> **Required work**
Give the lines from the one with "[287, 190, 492, 247]" up to and including the one with "black winter pants on legs" as a JSON list of strings, one string per line, leaving out blank lines.
-------- Available records --------
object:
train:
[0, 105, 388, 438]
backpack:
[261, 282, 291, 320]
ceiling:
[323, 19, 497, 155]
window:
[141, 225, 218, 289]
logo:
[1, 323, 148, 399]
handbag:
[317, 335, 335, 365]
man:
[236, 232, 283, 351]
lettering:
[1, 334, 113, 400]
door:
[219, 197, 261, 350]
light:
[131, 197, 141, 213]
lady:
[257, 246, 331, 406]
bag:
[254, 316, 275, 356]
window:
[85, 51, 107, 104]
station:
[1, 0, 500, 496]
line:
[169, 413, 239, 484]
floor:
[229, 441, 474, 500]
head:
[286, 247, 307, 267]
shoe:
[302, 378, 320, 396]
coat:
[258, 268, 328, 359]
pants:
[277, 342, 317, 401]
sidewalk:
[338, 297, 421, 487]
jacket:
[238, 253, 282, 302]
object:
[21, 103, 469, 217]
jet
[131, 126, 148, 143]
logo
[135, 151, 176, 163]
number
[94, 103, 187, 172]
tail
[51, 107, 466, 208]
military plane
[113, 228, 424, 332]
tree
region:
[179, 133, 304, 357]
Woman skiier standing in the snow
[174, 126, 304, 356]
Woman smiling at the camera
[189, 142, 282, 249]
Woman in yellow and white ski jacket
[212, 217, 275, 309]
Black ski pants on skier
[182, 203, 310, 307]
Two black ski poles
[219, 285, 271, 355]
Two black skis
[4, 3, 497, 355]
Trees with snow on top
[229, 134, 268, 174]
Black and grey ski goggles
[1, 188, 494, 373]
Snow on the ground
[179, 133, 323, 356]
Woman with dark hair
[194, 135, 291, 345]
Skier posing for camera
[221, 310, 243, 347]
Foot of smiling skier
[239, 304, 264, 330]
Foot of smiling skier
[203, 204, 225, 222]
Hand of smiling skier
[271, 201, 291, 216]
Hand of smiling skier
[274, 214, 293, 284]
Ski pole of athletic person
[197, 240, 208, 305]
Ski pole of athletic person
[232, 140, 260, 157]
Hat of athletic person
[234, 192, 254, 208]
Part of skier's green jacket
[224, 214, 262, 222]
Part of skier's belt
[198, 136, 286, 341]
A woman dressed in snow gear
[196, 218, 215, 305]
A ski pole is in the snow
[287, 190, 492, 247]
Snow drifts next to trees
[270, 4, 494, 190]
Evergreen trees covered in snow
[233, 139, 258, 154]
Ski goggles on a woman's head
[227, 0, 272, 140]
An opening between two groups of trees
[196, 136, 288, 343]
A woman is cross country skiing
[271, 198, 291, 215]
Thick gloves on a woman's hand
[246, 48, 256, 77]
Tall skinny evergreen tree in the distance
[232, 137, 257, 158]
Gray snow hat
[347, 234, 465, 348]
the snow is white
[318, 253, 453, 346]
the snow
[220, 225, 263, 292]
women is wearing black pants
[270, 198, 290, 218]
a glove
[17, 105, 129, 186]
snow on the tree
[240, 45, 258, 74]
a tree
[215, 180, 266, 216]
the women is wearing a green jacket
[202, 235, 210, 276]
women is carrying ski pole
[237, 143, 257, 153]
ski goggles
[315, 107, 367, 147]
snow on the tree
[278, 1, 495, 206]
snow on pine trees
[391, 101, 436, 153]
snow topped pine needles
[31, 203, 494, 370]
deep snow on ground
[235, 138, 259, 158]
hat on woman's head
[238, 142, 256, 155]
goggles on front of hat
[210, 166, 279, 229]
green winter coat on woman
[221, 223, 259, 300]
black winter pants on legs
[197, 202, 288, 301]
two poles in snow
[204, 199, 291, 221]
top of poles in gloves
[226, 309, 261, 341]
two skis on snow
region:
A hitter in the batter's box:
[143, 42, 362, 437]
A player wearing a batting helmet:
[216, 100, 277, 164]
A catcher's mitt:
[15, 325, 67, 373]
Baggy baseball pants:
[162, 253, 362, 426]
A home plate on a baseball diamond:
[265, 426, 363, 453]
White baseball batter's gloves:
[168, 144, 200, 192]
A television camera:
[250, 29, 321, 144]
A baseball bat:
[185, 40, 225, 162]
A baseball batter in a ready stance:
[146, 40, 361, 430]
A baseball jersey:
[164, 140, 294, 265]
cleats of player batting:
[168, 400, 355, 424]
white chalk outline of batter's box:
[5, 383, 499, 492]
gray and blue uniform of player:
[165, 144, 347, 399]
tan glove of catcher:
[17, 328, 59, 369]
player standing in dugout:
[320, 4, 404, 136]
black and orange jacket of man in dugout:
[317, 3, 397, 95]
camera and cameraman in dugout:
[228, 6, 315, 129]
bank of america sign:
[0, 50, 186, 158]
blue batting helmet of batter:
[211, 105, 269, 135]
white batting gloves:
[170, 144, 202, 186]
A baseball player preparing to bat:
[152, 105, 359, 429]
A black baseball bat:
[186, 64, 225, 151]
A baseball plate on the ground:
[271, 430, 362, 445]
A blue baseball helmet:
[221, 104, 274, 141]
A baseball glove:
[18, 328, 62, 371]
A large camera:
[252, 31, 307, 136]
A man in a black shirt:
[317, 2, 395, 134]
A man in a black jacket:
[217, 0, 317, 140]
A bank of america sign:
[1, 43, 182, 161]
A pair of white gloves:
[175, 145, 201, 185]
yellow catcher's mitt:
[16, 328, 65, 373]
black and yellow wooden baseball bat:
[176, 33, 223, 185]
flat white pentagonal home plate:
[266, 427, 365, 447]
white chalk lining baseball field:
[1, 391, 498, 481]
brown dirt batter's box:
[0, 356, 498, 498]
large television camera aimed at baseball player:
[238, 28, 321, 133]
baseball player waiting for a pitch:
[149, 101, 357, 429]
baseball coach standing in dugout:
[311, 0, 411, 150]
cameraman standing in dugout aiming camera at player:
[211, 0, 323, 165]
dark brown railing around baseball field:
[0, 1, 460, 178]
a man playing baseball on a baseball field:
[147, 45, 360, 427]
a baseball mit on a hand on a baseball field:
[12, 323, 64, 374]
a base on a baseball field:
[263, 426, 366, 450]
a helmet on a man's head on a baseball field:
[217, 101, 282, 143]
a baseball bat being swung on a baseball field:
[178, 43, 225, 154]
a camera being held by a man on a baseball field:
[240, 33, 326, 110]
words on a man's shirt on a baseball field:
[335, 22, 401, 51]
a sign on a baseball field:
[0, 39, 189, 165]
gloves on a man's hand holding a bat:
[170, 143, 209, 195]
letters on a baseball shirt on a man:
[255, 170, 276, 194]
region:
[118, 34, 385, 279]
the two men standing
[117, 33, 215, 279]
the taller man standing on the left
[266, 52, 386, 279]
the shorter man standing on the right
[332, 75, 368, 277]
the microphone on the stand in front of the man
--------
> **Your solution**
[
  "[287, 190, 492, 247]",
  "Snow drifts next to trees",
  "[270, 4, 494, 190]",
  "Evergreen trees covered in snow",
  "[233, 139, 258, 154]",
  "Ski goggles on a woman's head",
  "[227, 0, 272, 140]",
  "An opening between two groups of trees",
  "[196, 136, 288, 343]",
  "A woman is cross country skiing",
  "[271, 198, 291, 215]",
  "Thick gloves on a woman's hand",
  "[246, 48, 256, 77]",
  "Tall skinny evergreen tree in the distance",
  "[232, 137, 257, 158]",
  "Gray snow hat",
  "[347, 234, 465, 348]",
  "the snow is white",
  "[318, 253, 453, 346]",
  "the snow",
  "[220, 225, 263, 292]",
  "women is wearing black pants",
  "[270, 198, 290, 218]",
  "a glove",
  "[17, 105, 129, 186]",
  "snow on the tree",
  "[240, 45, 258, 74]",
  "a tree",
  "[215, 180, 266, 216]",
  "the women is wearing a green jacket",
  "[202, 235, 210, 276]",
  "women is carrying ski pole",
  "[237, 143, 257, 153]",
  "ski goggles",
  "[315, 107, 367, 147]",
  "snow on the tree",
  "[278, 1, 495, 206]",
  "snow on pine trees",
  "[391, 101, 436, 153]",
  "snow topped pine needles",
  "[31, 203, 494, 370]",
  "deep snow on ground",
  "[235, 138, 259, 158]",
  "hat on woman's head",
  "[238, 142, 256, 155]",
  "goggles on front of hat",
  "[210, 166, 279, 229]",
  "green winter coat on woman",
  "[221, 223, 259, 300]",
  "black winter pants on legs"
]